Emanuele Giaccherini, ex centrocampista di Napoli, Juventus e della Nazionale, ha offerto una lettura chiara e diretta del big match tra Napoli e Milan. Ai microfoni di Kiss Kiss Napoli, ha evidenziato le differenze tra le due squadre e soprattutto tra i singoli, mettendo a confronto i percorsi di Kevin De Bruyne e Matteo Politano nella nuova era targata Antonio Conte.
“Sarà una partita aperta, grazie a due allenatori con filosofie diverse e giocatori di altissimo livello,” ha premesso Giaccherini, sottolineando come il Milan di Allegri appaia oggi meno attendista e più incline al fraseggio, pur dovendo affrontare un Napoli che resta, sulla carta, la squadra da battere in Serie A.
Tuttavia, la vera chiave dell’analisi arriva quando si entra nel merito del rendimento individuale. “De Bruyne non è ancora entrato nei meccanismi di Conte,” ha spiegato l’ex giocatore, “non ha ancora trovato una posizione definita, né da esterno né da regista.” Il belga, reduce da stagioni trionfali al Manchester City, non ha ancora inciso come ci si aspettava: secondo Giaccherini, la sua collocazione ideale sarebbe tra le linee, come raccordo tra centrocampo e attacco, un ruolo in cui potrebbe esprimere al meglio la sua visione e la sua qualità nell’ultimo passaggio.
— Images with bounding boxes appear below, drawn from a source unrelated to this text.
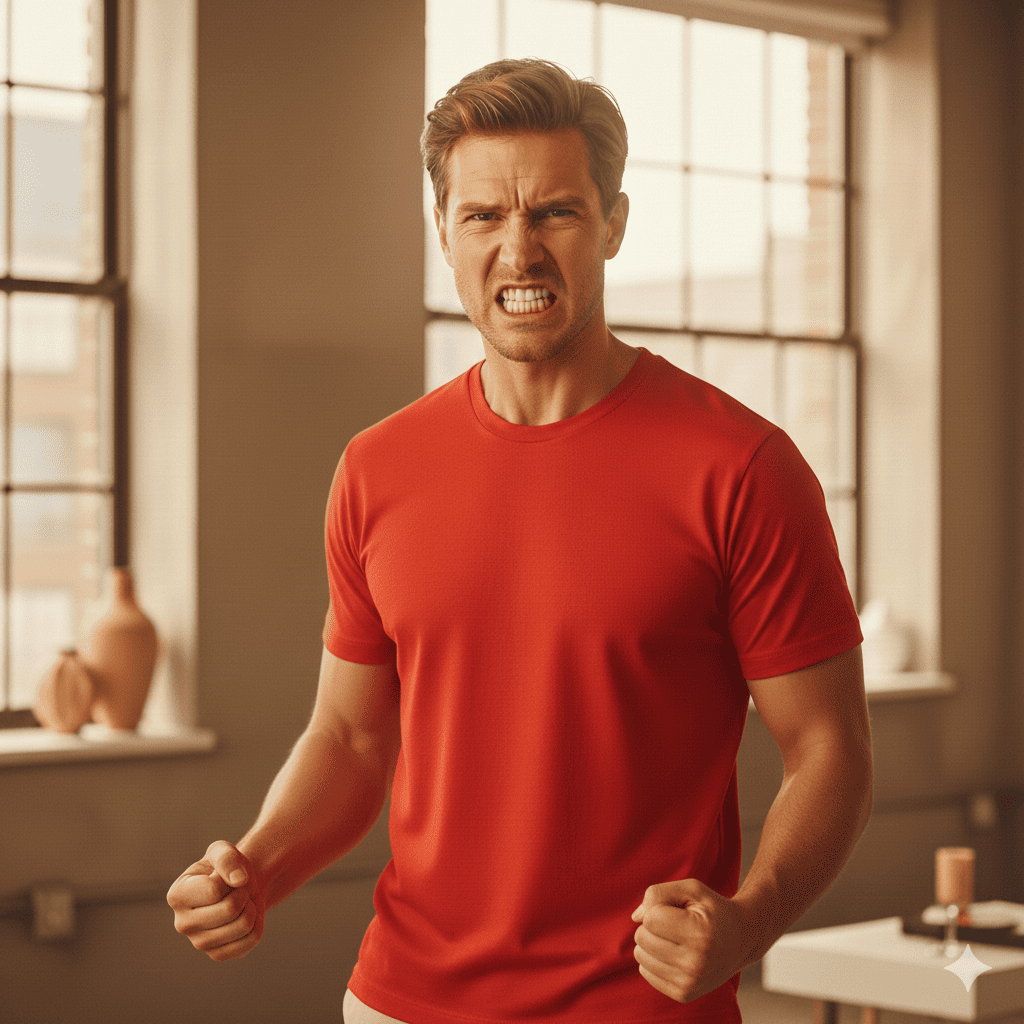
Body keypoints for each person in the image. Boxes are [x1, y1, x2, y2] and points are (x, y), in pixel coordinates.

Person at [167, 58, 873, 1023]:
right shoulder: (377, 469)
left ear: (613, 224)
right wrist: (257, 865)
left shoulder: (741, 467)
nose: (519, 251)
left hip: (632, 1009)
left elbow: (829, 746)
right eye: (484, 217)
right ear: (443, 232)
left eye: (555, 214)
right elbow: (351, 735)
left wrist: (749, 919)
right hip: (398, 1001)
Ben diversa, invece, la valutazione su Matteo Politano, che Giaccherini definisce “il calciatore più importante del Napoli in questo momento.” L’esterno azzurro viene esaltato per condizione atletica, equilibrio tattico e capacità di contribuire in entrambe le fasi. “È insostituibile,” ribadisce l’ex centrocampista, “ha una fase difensiva di livello e una straordinaria prontezza nel ripartire.” Un giudizio netto, che sottolinea il peso crescente di Politano nello scacchiere di Conte.
Il confronto tra i due non è solo tecnico, ma anche simbolico: mentre De Bruyne è ancora alla ricerca di una sua identità tattica nel nuovo Napoli, Politano si è già preso la scena, diventando riferimento stabile e imprescindibile.Non solo in termini di gol e assist, ma anche per la continuità e l’impatto nel gioco collettivo.
Infine, Giaccherini non ha nascosto il fascino del duello in panchina: “Conte e Allegri hanno metodi diversi, ma entrambi sanno come leggere e indirizzare le partite.” Una partita che, secondo lui, sarà combattuta, di livello e piena di spunti, con tanti campioni pronti a lasciare il segno. Ma tra tutti, oggi il nome su cui puntare è Politano.